# Mini Liberty Super LED Lightbars for Cheap!



## Strobesnmore (Jan 31, 2007)

I have about a half dozen magnetic and permanent mount mini liberty lightbars I am looking to blow out. They are all amber and I will take 450.00 each shipped. I can add one additional module to the front, rear, and sides for 60.00 each, something not normally offered by Whelen. The other option I can do is install LR11 work lights to the front and rear for 35.00 each, however this option is only available in the permanent mount as their is no way to activate them in the cigarette plug version.These are the economy version so they have 9 LEDs per corner module versus to regular 12 in the regular version. These are all brand new bars just some stock I am looking to move out of the way.

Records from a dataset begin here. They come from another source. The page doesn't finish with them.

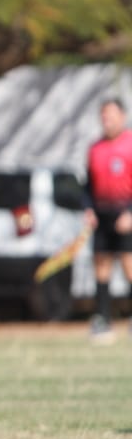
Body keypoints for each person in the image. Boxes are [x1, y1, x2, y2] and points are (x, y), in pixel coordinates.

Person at [83, 98, 132, 344]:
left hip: (126, 213)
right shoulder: (95, 148)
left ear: (122, 117)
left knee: (129, 266)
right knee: (101, 266)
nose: (107, 120)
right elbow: (88, 185)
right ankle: (103, 319)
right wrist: (88, 209)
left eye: (111, 115)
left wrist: (131, 213)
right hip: (102, 213)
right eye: (103, 116)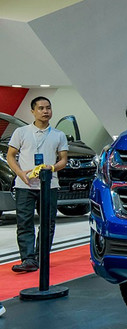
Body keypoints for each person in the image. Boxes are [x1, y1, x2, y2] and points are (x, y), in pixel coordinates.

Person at [6, 97, 69, 273]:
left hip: (49, 185)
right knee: (24, 222)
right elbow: (11, 155)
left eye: (48, 108)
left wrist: (52, 168)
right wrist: (20, 173)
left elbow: (63, 160)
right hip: (24, 185)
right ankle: (28, 259)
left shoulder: (58, 135)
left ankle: (41, 257)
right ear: (33, 111)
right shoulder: (21, 132)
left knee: (48, 223)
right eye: (41, 108)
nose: (45, 111)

I do have some red and blue bars as well.

Picture below shows halogen work light I have both halogen and LED if you decide to add them.


----------



## nepatsfan (Sep 16, 2004)

What is better about this light than the mini pinnacle? Is it brighter/bigger etc?


----------



## Strobesnmore (Jan 31, 2007)

These are basically a scale down version of the full size Liberty lightbar. They are larger than the Pinnacle and brighter and offer options you can't get in the Pinnacle.


----------



## Jim15 (Aug 5, 2010)

I just pm'd you about the Linz6 strobes, but what would the price be for the permanent version with halogen work lights and additional modules in both sides $640 including shipping to MA?


----------



## Strobesnmore (Jan 31, 2007)

sure I can do that. email me. [email protected]


----------



## Dissociative (Feb 28, 2007)

Good deal for a decent bar.....nice Louis!


----------



## R&R Yard Design (Dec 6, 2004)

George where did you get those crimps you used on the bar.


----------



## Hubjeep (Jan 9, 2002)

Nice robust looking bar vs. all plastic top ones.


----------



## Strobesnmore (Jan 31, 2007)

These bars have an aluminum extrusion with plastic lenses only. I still have a few left I would love to move out.


----------



## SNOWANDICEMAN (Sep 11, 2007)

Whats the warranty on this.


----------



## Strobesnmore (Jan 31, 2007)

Warranty is factory direct from Whelen and 5 years.


----------



## C Landscaping (Mar 21, 2007)

I will take one also need som other things pm me or call 516-502-8397 thank you charles


----------



## Strobesnmore (Jan 31, 2007)

Just need to make one correction on these bars. The permanent mounts have the cigarette plug cord on them so you cannot add work or alley lights without running a separate feed to the bar. My mistake, sorry. We are out of Perm ambers but still have magnetics left. Thanks


----------